Victor didn’t approve of the idea at all, when it was presently made known to him. He waylaid his mother in the dining-room at a time when there was no one else about.

“Why not wait until she can get some things?” he asked.

“Victor,” replied Mrs. Baron, holding her head very high, “you’re assuming that that extraordinary little creature is going to stay here. I assure you, she’s not. This may be the only chance she’ll ever have to place herself in the way of a helpful influence on Sunday. She’s going to Sunday-school to-day.”

“Governess,” responded Victor, smiling steadily, “if you don’t quit getting angry with me I mean to sue for separate maintenance. Mark my words.” After which nothing more was said on the subject.

Victor betook himself to the library, however, and indulged in a moment of fidgeting. Breakers were ahead—that was certain.

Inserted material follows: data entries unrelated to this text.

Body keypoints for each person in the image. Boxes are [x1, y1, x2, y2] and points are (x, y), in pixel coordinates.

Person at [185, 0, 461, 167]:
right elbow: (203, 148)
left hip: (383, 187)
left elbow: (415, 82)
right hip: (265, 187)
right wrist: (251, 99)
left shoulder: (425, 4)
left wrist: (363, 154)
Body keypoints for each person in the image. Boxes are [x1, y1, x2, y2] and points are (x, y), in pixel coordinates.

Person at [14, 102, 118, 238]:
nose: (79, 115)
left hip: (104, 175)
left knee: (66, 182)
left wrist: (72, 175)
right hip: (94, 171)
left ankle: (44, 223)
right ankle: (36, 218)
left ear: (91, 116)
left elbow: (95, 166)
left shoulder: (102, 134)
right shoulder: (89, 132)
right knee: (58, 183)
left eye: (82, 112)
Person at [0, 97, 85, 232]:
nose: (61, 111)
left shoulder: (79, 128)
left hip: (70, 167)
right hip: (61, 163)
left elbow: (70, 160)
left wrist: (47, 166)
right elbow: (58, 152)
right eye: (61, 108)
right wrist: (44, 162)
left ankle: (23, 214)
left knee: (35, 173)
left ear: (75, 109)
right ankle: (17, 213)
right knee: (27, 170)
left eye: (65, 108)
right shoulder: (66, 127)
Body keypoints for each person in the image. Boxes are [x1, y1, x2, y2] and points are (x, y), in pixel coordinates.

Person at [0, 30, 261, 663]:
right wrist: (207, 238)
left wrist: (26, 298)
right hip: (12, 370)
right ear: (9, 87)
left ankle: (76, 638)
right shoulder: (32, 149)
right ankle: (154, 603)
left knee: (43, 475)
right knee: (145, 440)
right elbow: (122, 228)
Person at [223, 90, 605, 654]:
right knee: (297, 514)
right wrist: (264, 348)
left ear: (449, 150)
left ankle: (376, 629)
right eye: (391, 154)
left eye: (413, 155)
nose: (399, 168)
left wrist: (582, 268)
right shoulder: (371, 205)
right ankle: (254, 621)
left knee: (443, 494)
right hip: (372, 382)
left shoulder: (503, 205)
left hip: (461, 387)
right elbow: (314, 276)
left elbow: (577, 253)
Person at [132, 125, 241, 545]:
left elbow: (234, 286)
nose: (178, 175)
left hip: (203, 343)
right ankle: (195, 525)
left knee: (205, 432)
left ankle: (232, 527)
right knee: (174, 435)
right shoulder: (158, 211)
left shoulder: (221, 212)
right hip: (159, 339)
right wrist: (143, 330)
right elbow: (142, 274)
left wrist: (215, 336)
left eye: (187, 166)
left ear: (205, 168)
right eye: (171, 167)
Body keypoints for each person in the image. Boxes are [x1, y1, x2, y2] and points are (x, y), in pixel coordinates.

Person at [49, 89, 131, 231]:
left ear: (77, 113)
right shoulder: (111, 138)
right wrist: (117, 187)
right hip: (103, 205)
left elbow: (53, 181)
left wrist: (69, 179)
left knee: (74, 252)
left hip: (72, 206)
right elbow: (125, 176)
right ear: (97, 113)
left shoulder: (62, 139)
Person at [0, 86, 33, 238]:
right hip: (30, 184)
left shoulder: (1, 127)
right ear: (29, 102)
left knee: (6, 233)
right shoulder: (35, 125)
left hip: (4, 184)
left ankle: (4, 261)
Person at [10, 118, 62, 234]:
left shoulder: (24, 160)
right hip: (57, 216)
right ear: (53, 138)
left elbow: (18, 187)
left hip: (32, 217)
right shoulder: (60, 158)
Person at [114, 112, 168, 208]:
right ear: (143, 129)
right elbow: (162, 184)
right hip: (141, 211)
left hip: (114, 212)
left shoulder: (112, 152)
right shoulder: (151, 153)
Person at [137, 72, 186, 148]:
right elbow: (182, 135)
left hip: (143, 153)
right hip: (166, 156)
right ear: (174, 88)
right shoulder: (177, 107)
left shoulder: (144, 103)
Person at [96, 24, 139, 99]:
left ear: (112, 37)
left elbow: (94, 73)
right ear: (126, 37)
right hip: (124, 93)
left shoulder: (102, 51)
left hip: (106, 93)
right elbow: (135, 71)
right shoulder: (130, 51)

It was forcing things, anyway. He took down his Emerson and turned to a passage which his mother long ago had pronounced a thing holding low heathen sentiments. He read:

“And why drag this dead weight of a Sunday-school over the whole of Christendom? It is beautiful and natural that children should inquire and maturity should teach, but it is time enough to answer questions when they are asked. Do not shut up the young people against their will in a pew and force the children to ask them questions against their will.”

He could not dismiss from his mind the picture of Bonnie May asking questions in her elfin yet penetrating way, and he realized that the answers she would get in that place of ordered forms and conventions might be very far from satisfactory to one of her somewhat fearful frankness and honesty.

But suddenly he smiled at the pictures he was drawing in his mind. “She seems pretty well able to take care of herself,” he concluded.